Copy every line of the data below without changing a single character.

** Start **

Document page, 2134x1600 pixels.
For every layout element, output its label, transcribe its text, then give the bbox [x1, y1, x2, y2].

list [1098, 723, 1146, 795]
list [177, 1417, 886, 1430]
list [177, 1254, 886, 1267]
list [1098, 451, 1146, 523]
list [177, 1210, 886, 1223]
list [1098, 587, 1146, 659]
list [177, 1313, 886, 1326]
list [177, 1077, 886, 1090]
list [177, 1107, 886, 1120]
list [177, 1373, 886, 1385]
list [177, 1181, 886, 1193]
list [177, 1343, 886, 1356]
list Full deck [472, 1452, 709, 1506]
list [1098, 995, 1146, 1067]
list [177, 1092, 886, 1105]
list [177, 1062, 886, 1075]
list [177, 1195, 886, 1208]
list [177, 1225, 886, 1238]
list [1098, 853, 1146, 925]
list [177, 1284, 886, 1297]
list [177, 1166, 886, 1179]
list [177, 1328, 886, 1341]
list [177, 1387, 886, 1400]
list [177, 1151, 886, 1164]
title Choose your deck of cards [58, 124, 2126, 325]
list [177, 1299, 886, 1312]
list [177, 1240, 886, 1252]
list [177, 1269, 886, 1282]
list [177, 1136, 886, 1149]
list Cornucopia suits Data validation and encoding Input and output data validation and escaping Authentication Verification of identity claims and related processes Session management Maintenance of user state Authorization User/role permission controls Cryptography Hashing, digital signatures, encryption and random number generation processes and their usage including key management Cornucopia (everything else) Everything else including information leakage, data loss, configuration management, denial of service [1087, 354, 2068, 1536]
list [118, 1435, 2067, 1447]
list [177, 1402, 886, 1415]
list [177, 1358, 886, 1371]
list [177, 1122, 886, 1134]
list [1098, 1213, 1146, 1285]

** End **

Response below:
Document page, 2134x1600 pixels.
For every layout element, output its label, transcribe its text, then give the bbox [x1, y1, x2, y2].

list [1098, 723, 1146, 795]
list [177, 1417, 886, 1430]
list [177, 1254, 886, 1267]
list [1098, 451, 1146, 523]
list [177, 1210, 886, 1223]
list [1098, 587, 1146, 659]
list [177, 1313, 886, 1326]
list [177, 1077, 886, 1090]
list [177, 1107, 886, 1120]
list [177, 1373, 886, 1385]
list [177, 1181, 886, 1193]
list [177, 1343, 886, 1356]
list Full deck [472, 1452, 709, 1506]
list [1098, 995, 1146, 1067]
list [177, 1092, 886, 1105]
list [177, 1062, 886, 1075]
list [177, 1195, 886, 1208]
list [177, 1225, 886, 1238]
list [1098, 853, 1146, 925]
list [177, 1284, 886, 1297]
list [177, 1166, 886, 1179]
list [177, 1328, 886, 1341]
list [177, 1387, 886, 1400]
list [177, 1151, 886, 1164]
title Choose your deck of cards [58, 124, 2126, 325]
list [177, 1299, 886, 1312]
list [177, 1240, 886, 1252]
list [177, 1269, 886, 1282]
list [177, 1136, 886, 1149]
list Cornucopia suits Data validation and encoding Input and output data validation and escaping Authentication Verification of identity claims and related processes Session management Maintenance of user state Authorization User/role permission controls Cryptography Hashing, digital signatures, encryption and random number generation processes and their usage including key management Cornucopia (everything else) Everything else including information leakage, data loss, configuration management, denial of service [1087, 354, 2068, 1536]
list [118, 1435, 2067, 1447]
list [177, 1402, 886, 1415]
list [177, 1358, 886, 1371]
list [177, 1122, 886, 1134]
list [1098, 1213, 1146, 1285]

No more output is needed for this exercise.